Towards
Understanding the War
By Dr Ajay
Chrungoo
Kargil intrusion has raised an array of fundamental questions about the
functioning of
our intelligence set up, strategic thinking to political decision making.
Terms of reference of the Committee declared by the Prime Minister to go into
the various aspects of Kargil intrusion are broad enough to answer these
questions. Only if the committee applies itself with integrity and the political
leadership plays just a facilitator’s role. However the process of such an
introspection may still fall short of the desired objectives of making nation
wiser to evolve a comprehensive response to the Pak mechinations. The reason is
the reluctance which the Indian nation state has been showing in qualifying the
‘war form’ Pakistan has unleashed. The nation has to come to terms with this
‘war form’ if the aftermath of Kargil intrusion, which marked the upgradation of
Pakistani agression at all levels, is to be handled properly.
WAR FORM AND
DEFECTIVE STRATEGIC PARADIGM
The commonly used terminogologies for the Pakistani aggression of
various forms during last
decade have been ‘Proxy-war’ and ‘undeclard war’. Prox-war term, which is
more commonly used, squarely fails to qualify the nature of this war because
it creates a misleading impression about the instrumentalities
used in this war. The human factor involved through such a qualification,
becomes an element devoid of any will, conviction as well as independence of
action. Focus remains primarily on the external element.
The ‘undeclared
war’ terminology is also grossly inadequate, but does at
least qualify one
attribute of the ‘war form’ which is that the initiator of
the aggression
maintains a leverage of deniability and never formally owns the
responsibility for the aggression.
Both the
nomenclatures are the product of the extant strategic paradigm of a low-intensity
conflict which is neither able to perceive the gradual upgradation of
the aggression at various levels from within nor visualise and pre-empt the
quantum leap in the conflict from without. These commonly used
qualifications of Pakistani war also do not encompass the various components of the
aggression as well as its objectives long term or short term.
In the aftermath
of Kargil intrusion the experts on strategic concerns
however, appear
to be getting conscious of the limitations of the existing paradigm on
security issues. They have infact become highly critical of it.
‘A Kashmir policy
must be invented supported by an operational doctrine that will persuade Pakistan
to respect the ‘sanctity of LoC’, comments major Gen. Ashok Mehta a
military expert of repute. Another analyst on strategic affairs Raja
Menon reflects similar concerns while trying to explain reasons for Kargil
intrusion. “A range of faulty signals from India created not so much by bad
nuclear strategy but absence of any strategy conventional or nuclear”.

Supplied data:
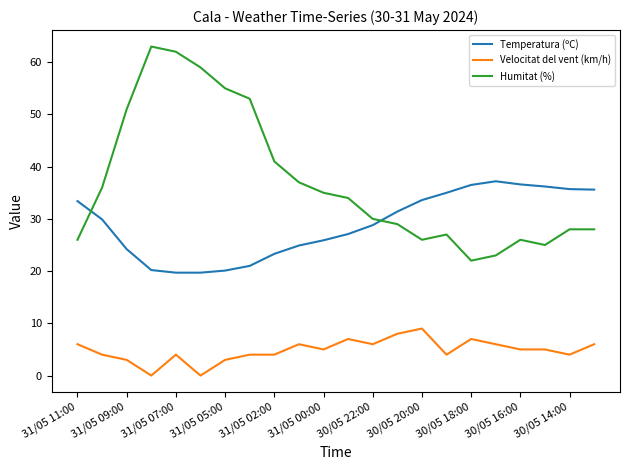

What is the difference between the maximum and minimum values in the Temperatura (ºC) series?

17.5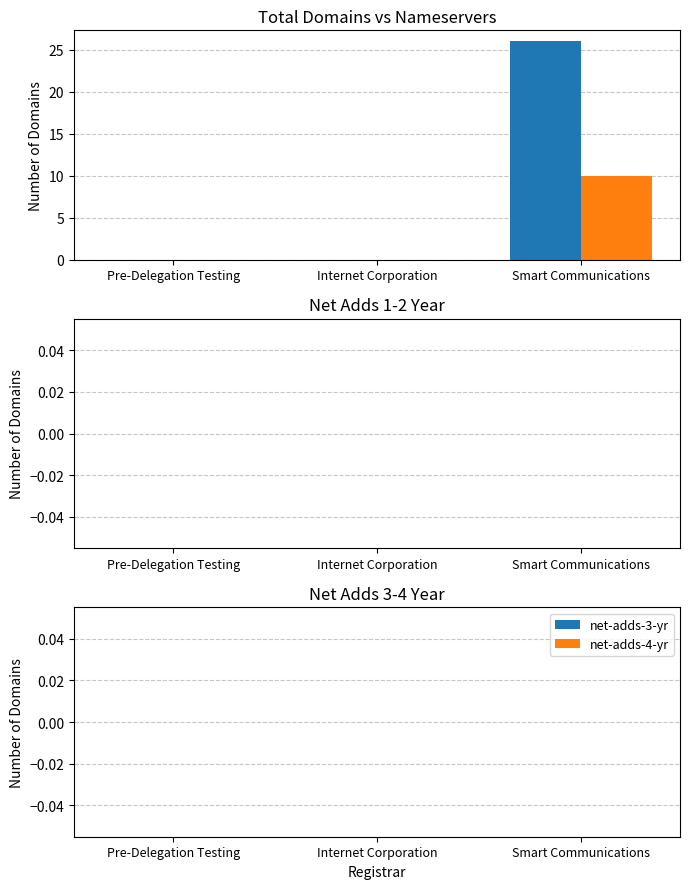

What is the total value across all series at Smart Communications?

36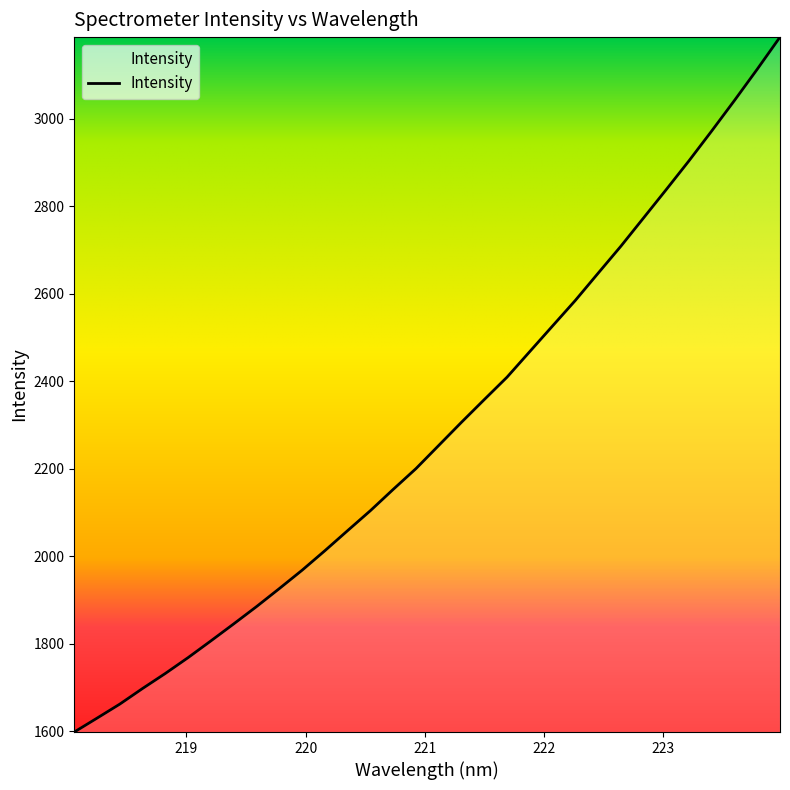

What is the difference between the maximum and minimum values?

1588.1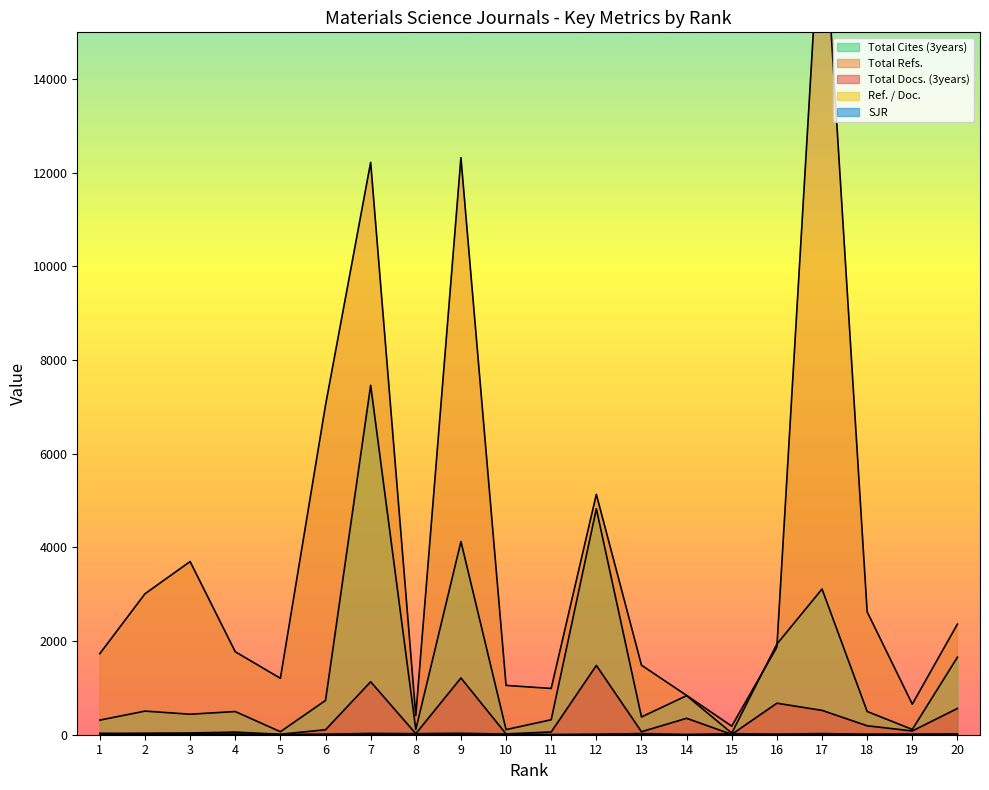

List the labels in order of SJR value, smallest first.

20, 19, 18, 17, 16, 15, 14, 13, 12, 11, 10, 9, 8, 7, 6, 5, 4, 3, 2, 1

Task 1: In the Kargil essay, who is called "a military expert of repute"?
Task 2: Name every person identified by name in the Kargil essay.
Task 3: Reproduce the Kargil essay word for word, beginning at the words "Terms of reference" and stopping after "be handled properly.".
The items above come from a separate source.

Written response 1: Major Gen. Ashok Mehta

Written response 2: Dr Ajay Chrungoo, Major Gen. Ashok Mehta, Raja Menon

Written response 3:
Terms of reference of the Committee declared by the Prime Minister to go into
the various aspects of Kargil intrusion are broad enough to answer these
questions. Only if the committee applies itself with integrity and the political
leadership plays just a facilitator’s role. However the process of such an
introspection may still fall short of the desired objectives of making nation
wiser to evolve a comprehensive response to the Pak mechinations. The reason is
the reluctance which the Indian nation state has been showing in qualifying the
‘war form’ Pakistan has unleashed. The nation has to come to terms with this
‘war form’ if the aftermath of Kargil intrusion, which marked the upgradation of
Pakistani agression at all levels, is to be handled properly.